| QUESTIONS SUR LE TEXTE |
A) D'après l'article sur Dominique de Villepin, quelle guerre a-t-il refusée en tant que ministre des Affaires étrangères ?
B) Recopiez le passage de l'article sur Dominique de Villepin qui commence par « Il faut bien » et se poursuit jusqu'à « de la France. ».

| EXTRAIT FOURNI |
—————

C’est là un signe qui ne trompe pas : même Dominique de Villepin parle maintenant d’une guerre d’ici quelques années, d’une guerre contre la Russie.
Il faut bien comprendre que c’est un changement de ligne total.
On parle ici d’une figure du gaullisme, qui représente la partie de la bourgeoisie française qui se méfie le plus de la superpuissance américaine.
Dominique de Villepin est à ce titre très « respecté » pour avoir, en tant que ministre des Affaires étrangères, refusé la guerre contre l’Irak en 2002. Son discours aux Nations-Unies en 2003 lui a donné une aura « anti-hégémonie ».

Dans la même perspective, depuis « l’opération spéciale » de la Russie contre l’Ukraine lancée en 2022, Dominique de Villepin ne cesse de rappeler les fondamentaux du gaullisme : il ne faut pas se subordonner aveuglément aux Américains, il faut savoir servir d’intermédiaire, il faut savoir utiliser le tiers-monde en jouant sur l’image de la France.
Par conséquent, il n’a eu de cesse de répéter qu’il « faut prendre en compte le sentiment russe », qu’il faut être diplomate et mettre la France au centre du jeu (« Ne commettons pas l’erreur de faire du départ de Vladimir Poutine un préalable »).
Le tiers-monde est la clef et la France doit savoir se placer entre les superpuissances pour tirer son épingle du jeu, comme expliqué ici en février 2023 au journal Les Échos.

—————

| DONNÉES FOURNIES |

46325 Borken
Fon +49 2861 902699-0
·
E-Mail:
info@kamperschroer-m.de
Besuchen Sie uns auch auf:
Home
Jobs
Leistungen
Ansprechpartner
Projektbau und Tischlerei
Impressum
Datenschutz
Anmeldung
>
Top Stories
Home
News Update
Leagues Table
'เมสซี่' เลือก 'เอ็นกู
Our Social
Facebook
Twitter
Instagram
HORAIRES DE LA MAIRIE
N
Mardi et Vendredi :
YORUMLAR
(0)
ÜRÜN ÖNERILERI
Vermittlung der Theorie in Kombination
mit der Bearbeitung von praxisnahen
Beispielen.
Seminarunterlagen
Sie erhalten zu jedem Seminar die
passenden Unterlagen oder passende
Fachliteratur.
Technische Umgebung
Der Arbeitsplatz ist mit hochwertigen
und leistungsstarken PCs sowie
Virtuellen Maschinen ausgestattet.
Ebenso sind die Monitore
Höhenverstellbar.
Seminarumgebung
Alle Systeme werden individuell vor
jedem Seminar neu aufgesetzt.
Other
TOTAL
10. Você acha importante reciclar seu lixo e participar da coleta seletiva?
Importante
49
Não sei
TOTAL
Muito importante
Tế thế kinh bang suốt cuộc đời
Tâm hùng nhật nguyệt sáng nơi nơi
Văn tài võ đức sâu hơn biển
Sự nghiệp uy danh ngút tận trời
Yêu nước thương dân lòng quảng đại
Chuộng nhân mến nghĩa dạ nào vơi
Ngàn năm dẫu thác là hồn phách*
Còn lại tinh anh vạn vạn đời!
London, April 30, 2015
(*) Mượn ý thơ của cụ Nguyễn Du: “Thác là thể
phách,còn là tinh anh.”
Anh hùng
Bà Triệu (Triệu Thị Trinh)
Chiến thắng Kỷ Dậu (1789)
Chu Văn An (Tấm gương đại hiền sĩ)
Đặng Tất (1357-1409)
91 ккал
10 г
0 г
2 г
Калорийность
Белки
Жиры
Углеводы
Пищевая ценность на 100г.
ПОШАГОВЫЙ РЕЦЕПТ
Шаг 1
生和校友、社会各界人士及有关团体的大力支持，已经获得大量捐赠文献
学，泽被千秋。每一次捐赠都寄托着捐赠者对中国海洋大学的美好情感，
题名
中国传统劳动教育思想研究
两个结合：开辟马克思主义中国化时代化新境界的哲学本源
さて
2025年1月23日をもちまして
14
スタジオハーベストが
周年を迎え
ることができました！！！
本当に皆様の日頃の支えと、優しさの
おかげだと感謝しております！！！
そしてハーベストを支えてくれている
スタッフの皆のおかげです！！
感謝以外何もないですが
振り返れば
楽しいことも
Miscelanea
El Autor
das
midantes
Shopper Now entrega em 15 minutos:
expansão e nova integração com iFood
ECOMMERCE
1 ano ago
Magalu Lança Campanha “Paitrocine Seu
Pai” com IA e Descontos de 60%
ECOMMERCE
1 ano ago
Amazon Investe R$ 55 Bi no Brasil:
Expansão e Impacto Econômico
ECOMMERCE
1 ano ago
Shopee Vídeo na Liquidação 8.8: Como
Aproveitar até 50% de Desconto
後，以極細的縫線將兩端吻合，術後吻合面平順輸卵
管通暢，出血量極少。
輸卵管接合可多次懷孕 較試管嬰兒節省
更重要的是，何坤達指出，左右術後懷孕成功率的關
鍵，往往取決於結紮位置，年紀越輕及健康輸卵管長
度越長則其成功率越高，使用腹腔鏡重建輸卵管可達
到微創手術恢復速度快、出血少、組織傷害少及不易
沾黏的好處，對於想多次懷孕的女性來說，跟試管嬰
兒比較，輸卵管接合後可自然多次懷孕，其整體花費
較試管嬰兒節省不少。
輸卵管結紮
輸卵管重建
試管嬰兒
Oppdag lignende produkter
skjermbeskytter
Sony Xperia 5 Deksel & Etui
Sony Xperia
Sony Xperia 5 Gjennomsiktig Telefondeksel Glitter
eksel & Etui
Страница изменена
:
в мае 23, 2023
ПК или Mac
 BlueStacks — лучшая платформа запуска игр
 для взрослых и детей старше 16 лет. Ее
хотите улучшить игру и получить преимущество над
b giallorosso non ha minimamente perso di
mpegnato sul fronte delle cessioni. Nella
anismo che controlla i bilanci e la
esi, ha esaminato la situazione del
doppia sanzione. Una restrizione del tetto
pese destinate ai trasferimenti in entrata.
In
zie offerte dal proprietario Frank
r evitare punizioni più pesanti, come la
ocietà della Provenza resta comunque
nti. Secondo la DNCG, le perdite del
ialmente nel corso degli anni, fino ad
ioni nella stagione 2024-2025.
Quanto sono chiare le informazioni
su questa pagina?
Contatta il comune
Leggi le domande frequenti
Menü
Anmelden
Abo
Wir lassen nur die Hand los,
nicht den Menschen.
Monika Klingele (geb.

—————

| CORRIGÉ DES EXERCICES |
A) La guerre contre l'Irak, en 2002.

B)
Il faut bien comprendre que c’est un changement de ligne total.
On parle ici d’une figure du gaullisme, qui représente la partie de la bourgeoisie française qui se méfie le plus de la superpuissance américaine.
Dominique de Villepin est à ce titre très « respecté » pour avoir, en tant que ministre des Affaires étrangères, refusé la guerre contre l’Irak en 2002. Son discours aux Nations-Unies en 2003 lui a donné une aura « anti-hégémonie ».

Dans la même perspective, depuis « l’opération spéciale » de la Russie contre l’Ukraine lancée en 2022, Dominique de Villepin ne cesse de rappeler les fondamentaux du gaullisme : il ne faut pas se subordonner aveuglément aux Américains, il faut savoir servir d’intermédiaire, il faut savoir utiliser le tiers-monde en jouant sur l’image de la France.